**Problem to solve:** Revise the passage of the piece on Mobile annexation between "I imagine the" and "say the least.", inclusive, putting "overblown exaggeration" in place of "rhetorical hyperbole".
Exercise passage START
Why do I feel like the besieged Ukrainian city of Mariupol will soon seem like a warm, safe place compared to Mobile? Because Mayor Sandy Stimpson’s office has said it will put forth a new annexation plan next month, that’s why.
I imagine the sound of constant Russian shelling and buildings being obliterated will almost feel soothing compared to the verbal assaults on logic and reason we are about to endure as anti-annexation members of the City Council fight to keep the city from growing and new residents from “diluting” any of their perceived power.
OK, maybe comparisons to a city and its people being systematically destroyed by a despotic power fall far into the realm of rhetorical hyperbole, but it’s not a reach to say blocking an annexation vote in West Mobile will have lasting damaging effects on this city. We won’t see buildings falling, we’ll just see them being built in the sparkling new cities that eventually spring up on Mobile’s west side once the people of WeMo are shunned one too many times.
All we’re talking about is allowing a vote, but it’s complicated, to say the least.
Making things worse is the annexation debate will have to sail through the wake of an already contentious and increasingly ridiculous redistricting battle. I can’t imagine anyone on the council — even those most ardently in favor of annexation — relishes the idea of going through an entirely new redistricting process if a referendum is allowed and 15,000 or so new residents join the city.
Anyone who’s paid a bit of attention to redistricting knows all the controversy has spun on race — specifically ethnic majorities in the city’s seven districts. Redistricting must take place every 10 years after the census is taken to more or less “even things out again.” In Mobile, population shift from east to west has been the trend, meaning the easternmost districts need to have boundary lines changed so as to take in more people, while some of the western districts need changes that will reduce population. The districts all need to end up with roughly the same amount of citizens.
Of course, that would be easily accomplished if we were all gray or purple, but as with almost everything in Mobile, race becomes a sticking point.
Because the majority of citizens are African American, it makes complete sense that the majority of the districts will now have a Black majority. As the plan currently stands, there will be three districts with large Black majorities, one with a large White majority, one with a small Black majority, one with a small White majority and one that will have more Black voters than White, but neither in the majority.
Still, squabbling continues over the plan, most of it centered around District 7, which will now be a Black majority district. The first complaint about the plan in D7 was that when it came to voting-age citizens, there was not a Black majority. Changes were made, and there’s now a 51 percent majority of voting-age Black residents and a larger majority of Black citizens of every age, but complaining continues. Activists want to see that voting age number raised to 53 percent to help compensate for poor voter turnout in the Black community.
As I’ve said several times, this continued fighting over a couple of percentage points seems ridiculous when voter turnout citywide was just 24 percent in the last election. I’m not sure there’s really a way to make a district iron-clad White or Black when turnout is so low. I think we all suffer when districts are created with the idea being that only one ethnic group will have a chance to represent everyone in the district.
Regardless, I only bring that up to point out the touchiness of the subject. While the reality is that White Sandy Stimpson got more than 60 percent of the vote in the Black majority city last year, and Gina Gregory and Joel Daves won huge victories in districts that were roughly 50-50, politicians still believe in the concept of Black or White districts. I think what Mobile has already shown many times is that candidates make the difference. Sam Jones was elected mayor when Mobile was majority White because he was believed to be the best candidate. He lost to Stimpson (twice) with the city majority Black because Jones didn’t inspire voters of either race.
Exercise passage END
Source data START
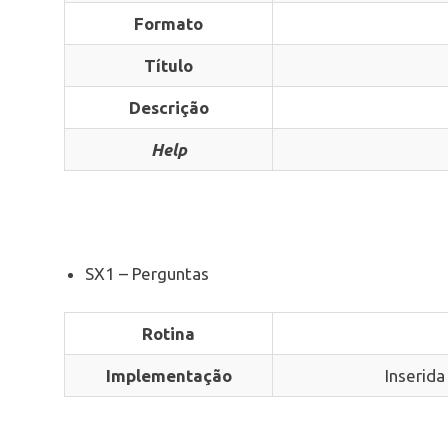
Formato
Título
Descrição
Help
SX1 – Perguntas
Rotina
Implementação
Inserida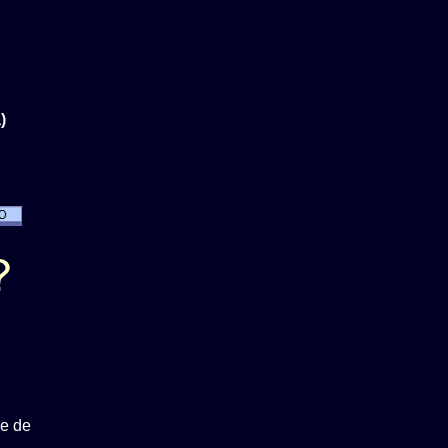
)
e de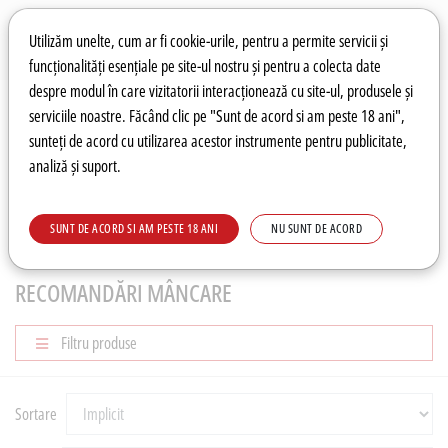
Preferințe pentru cookie-uri
Wishlist
Autentificare
Utilizăm unelte, cum ar fi cookie-urile, pentru a permite servicii și
funcționalități esențiale pe site-ul nostru și pentru a colecta date
despre modul în care vizitatorii interacționează cu site-ul, produsele și
0
serviciile noastre. Făcând clic pe "Sunt de acord si am peste 18 ani",
sunteți de acord cu utilizarea acestor instrumente pentru publicitate,
analiză și suport.
Recomandări
Prețuri fierbinți
Meniu
SUNT DE ACORD SI AM PESTE 18 ANI
NU SUNT DE ACORD
RECOMANDĂRI
Recomandări mâncare
RECOMANDĂRI MÂNCARE
Filtru produse
Sortare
Source data END
**Solved exercise:**
I imagine the sound of constant Russian shelling and buildings being obliterated will almost feel soothing compared to the verbal assaults on logic and reason we are about to endure as anti-annexation members of the City Council fight to keep the city from growing and new residents from “diluting” any of their perceived power.
OK, maybe comparisons to a city and its people being systematically destroyed by a despotic power fall far into the realm of overblown exaggeration, but it’s not a reach to say blocking an annexation vote in West Mobile will have lasting damaging effects on this city. We won’t see buildings falling, we’ll just see them being built in the sparkling new cities that eventually spring up on Mobile’s west side once the people of WeMo are shunned one too many times.
All we’re talking about is allowing a vote, but it’s complicated, to say the least.